Mesut Erdem’in günümüzdeki ileri sanat cereyanlarına belki fazla bir yakınlığı yok ama, kendi bağlandığı sanat tarzından ötesini seyirciye de aratmıyacak kadar usta ve duygulu bir ressam. Duygu, resimlerinde, yama gibi, süs gibi kalmıyor, sağlam bir kuruluş içine yerleşiyor.
İhsan Cemal Karaburçak’ın resimlerini, birkaç yıldır yolu Ankaraya düşmemiş olanlar tanımasalar gerek. Karaburçak, sanatçılığını, ergin bir yaşa geldikten sonra açığa vurumuş, ve bir hamlede en değerli ressamlarımız arasına geçmiştir. Renkleri kendine özel bir teknikle kullanan usanmaz bir araştırmacıdır. Ankara’daki son sergisi yeni kapandığı için olacak, Devlet Sergisine bir tek resimle katılmış.

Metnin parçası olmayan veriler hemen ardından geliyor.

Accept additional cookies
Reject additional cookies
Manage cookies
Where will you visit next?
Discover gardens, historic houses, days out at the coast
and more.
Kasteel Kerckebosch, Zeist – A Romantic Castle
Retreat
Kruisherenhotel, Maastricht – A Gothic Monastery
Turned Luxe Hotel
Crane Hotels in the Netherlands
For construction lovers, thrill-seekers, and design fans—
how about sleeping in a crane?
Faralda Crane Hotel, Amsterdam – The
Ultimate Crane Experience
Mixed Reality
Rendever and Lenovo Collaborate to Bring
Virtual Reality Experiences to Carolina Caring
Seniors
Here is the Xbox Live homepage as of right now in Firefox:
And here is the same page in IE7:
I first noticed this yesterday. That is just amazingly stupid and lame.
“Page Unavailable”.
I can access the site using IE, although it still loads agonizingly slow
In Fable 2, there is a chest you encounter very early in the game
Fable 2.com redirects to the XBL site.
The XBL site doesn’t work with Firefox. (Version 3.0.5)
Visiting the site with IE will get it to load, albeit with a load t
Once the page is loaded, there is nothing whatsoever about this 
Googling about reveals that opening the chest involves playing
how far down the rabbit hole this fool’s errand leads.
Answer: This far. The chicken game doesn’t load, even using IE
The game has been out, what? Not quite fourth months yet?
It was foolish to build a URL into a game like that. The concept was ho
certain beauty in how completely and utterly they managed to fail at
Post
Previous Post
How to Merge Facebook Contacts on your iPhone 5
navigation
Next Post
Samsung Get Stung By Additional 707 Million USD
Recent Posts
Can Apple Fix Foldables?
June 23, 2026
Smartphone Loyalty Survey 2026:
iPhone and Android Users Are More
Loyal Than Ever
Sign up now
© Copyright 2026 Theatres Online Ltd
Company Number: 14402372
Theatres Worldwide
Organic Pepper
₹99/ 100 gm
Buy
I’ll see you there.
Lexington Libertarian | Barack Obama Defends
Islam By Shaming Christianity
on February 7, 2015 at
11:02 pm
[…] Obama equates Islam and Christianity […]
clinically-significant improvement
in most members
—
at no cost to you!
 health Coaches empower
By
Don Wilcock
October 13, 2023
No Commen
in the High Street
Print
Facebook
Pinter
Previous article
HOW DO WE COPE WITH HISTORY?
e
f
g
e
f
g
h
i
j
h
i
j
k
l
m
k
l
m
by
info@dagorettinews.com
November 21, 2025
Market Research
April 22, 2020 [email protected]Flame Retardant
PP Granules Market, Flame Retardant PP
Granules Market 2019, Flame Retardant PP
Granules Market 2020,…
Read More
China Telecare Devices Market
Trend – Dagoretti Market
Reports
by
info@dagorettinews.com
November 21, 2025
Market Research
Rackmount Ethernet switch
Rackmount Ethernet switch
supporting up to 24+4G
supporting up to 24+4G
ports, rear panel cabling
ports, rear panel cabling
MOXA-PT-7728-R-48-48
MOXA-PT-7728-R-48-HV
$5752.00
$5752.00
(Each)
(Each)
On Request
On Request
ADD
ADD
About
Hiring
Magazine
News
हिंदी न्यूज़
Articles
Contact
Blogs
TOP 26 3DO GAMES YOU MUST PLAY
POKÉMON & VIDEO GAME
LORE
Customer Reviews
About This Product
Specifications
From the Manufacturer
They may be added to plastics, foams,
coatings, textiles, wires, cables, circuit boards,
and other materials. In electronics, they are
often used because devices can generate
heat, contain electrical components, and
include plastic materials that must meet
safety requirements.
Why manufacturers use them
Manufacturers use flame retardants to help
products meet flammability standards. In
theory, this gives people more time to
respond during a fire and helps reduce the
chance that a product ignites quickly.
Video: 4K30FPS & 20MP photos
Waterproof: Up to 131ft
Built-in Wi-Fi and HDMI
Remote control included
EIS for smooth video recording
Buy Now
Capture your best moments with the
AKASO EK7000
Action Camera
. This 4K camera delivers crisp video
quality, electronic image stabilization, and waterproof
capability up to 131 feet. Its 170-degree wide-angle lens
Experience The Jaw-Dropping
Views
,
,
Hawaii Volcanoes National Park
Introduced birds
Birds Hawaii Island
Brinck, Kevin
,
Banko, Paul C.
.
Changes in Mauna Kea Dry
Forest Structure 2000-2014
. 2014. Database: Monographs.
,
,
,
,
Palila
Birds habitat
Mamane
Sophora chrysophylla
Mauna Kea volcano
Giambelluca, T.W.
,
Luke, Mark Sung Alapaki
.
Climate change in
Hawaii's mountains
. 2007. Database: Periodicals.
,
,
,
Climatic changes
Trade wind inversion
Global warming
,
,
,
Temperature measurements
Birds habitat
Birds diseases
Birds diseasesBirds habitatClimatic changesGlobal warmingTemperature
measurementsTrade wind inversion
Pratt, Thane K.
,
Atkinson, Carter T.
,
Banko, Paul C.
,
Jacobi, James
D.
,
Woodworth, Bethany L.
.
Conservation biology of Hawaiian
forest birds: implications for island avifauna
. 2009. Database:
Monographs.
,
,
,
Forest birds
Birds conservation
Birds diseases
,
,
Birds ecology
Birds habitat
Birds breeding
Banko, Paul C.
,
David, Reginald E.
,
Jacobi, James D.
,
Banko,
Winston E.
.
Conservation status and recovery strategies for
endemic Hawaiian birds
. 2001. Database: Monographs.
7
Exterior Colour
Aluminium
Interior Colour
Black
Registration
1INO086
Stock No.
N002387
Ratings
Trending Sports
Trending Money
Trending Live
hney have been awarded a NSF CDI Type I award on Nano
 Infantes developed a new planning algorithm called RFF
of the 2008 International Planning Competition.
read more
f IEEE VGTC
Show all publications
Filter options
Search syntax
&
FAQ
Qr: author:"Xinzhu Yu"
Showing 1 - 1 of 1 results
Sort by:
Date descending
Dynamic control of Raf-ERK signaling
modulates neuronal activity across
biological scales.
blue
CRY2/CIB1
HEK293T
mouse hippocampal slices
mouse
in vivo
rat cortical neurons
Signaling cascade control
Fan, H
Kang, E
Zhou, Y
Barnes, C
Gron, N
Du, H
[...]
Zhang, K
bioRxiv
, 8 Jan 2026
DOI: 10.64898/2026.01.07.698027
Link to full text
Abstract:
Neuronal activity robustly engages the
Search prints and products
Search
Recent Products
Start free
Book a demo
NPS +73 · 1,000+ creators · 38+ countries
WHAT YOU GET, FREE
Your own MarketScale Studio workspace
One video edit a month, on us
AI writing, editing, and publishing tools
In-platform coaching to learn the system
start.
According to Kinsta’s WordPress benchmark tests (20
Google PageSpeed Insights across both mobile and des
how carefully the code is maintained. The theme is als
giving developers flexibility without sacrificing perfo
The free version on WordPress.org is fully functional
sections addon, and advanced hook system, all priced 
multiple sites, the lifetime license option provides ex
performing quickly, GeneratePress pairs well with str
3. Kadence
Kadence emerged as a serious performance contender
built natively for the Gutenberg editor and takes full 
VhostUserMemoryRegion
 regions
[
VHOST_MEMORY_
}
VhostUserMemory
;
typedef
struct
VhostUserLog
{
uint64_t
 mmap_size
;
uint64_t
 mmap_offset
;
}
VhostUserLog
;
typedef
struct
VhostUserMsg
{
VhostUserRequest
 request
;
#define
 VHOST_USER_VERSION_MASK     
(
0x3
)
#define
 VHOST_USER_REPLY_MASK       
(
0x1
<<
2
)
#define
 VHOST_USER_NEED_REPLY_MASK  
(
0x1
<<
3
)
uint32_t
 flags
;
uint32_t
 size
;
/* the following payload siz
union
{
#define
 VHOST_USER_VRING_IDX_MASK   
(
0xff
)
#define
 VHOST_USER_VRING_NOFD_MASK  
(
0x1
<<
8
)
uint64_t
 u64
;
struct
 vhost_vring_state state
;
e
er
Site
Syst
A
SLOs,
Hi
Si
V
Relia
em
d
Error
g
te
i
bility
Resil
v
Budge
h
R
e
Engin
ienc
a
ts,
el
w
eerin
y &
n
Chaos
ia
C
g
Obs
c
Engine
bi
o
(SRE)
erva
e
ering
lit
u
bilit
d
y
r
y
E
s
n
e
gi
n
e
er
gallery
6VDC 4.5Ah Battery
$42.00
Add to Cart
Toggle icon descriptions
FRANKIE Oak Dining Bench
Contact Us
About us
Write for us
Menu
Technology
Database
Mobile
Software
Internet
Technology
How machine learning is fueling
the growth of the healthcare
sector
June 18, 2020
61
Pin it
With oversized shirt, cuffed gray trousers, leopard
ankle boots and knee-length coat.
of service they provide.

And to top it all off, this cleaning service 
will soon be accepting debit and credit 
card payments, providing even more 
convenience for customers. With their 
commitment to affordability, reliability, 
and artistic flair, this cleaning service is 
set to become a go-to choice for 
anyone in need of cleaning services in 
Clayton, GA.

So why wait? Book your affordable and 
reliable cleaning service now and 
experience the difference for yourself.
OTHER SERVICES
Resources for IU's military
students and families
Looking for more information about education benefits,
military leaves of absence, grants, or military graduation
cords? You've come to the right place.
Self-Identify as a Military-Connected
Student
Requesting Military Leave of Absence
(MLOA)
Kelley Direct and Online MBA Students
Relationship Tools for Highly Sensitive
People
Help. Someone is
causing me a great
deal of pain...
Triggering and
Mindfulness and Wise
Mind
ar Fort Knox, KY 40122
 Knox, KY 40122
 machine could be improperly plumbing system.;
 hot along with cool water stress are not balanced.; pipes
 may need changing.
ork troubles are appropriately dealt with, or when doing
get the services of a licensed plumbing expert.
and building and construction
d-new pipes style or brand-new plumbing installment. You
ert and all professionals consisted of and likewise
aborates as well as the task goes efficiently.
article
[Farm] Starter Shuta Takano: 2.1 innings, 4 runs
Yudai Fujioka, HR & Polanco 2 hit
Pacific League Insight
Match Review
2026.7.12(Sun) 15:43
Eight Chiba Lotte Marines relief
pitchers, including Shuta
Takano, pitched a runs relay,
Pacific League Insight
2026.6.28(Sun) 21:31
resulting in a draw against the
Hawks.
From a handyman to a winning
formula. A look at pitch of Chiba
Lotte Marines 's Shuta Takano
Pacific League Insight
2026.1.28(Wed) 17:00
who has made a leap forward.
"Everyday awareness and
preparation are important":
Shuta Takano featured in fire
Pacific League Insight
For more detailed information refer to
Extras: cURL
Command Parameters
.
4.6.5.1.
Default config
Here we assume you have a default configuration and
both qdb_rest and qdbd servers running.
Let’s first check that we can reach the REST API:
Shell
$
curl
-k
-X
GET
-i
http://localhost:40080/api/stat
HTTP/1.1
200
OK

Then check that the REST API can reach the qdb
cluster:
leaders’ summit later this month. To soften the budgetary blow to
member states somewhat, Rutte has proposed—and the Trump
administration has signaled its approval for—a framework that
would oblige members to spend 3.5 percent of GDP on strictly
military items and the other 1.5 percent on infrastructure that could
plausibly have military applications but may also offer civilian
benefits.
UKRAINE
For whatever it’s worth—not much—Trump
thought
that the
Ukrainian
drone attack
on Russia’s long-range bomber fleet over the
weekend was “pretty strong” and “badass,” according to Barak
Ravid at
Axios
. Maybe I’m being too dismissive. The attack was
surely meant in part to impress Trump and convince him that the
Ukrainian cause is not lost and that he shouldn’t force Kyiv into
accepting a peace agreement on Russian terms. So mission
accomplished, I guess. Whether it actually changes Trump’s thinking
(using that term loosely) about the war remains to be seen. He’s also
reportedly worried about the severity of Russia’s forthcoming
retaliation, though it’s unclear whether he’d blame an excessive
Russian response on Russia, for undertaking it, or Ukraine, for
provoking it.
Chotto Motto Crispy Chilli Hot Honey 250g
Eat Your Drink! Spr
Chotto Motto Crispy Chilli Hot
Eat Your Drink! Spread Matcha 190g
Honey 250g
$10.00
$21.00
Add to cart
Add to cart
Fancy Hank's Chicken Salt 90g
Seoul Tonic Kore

Hasan Kavruk, Graham Sutherland, Henry Moore gibi çağdaş İngiliz ressamlarına yakın. Onlar gibi, Hasan Kavruk da, renkleri, doğa’nın dış görünüşünü değil, iç âlemini duyuran bir yolda kullanıyor.
* * *
Heykelden yana Sergi gene kısır. Hem nicelik hem nitelik bakımından kısır. 3 heykeltraşın 4 heykeli var. Onlar da konmasaydı daha iyi olurdu. Serginin adındaki “Heykel” kelimesi, hiç değilse, bir boşluğu, bir yokluğu anlatmış olur, öylelikle, veciz bir anlam kazanırdı.
Türkiyede resmin bu kadar ilerlemesine rağmen heykelciliğin bu kadar geri kalması, olağan sayılmasa gerektir. Bunun sebeplerini araştırma zamanı gelmiştir. Biz düşüncelerimizi başka bir yazıda belirtmeğe çalışacağız.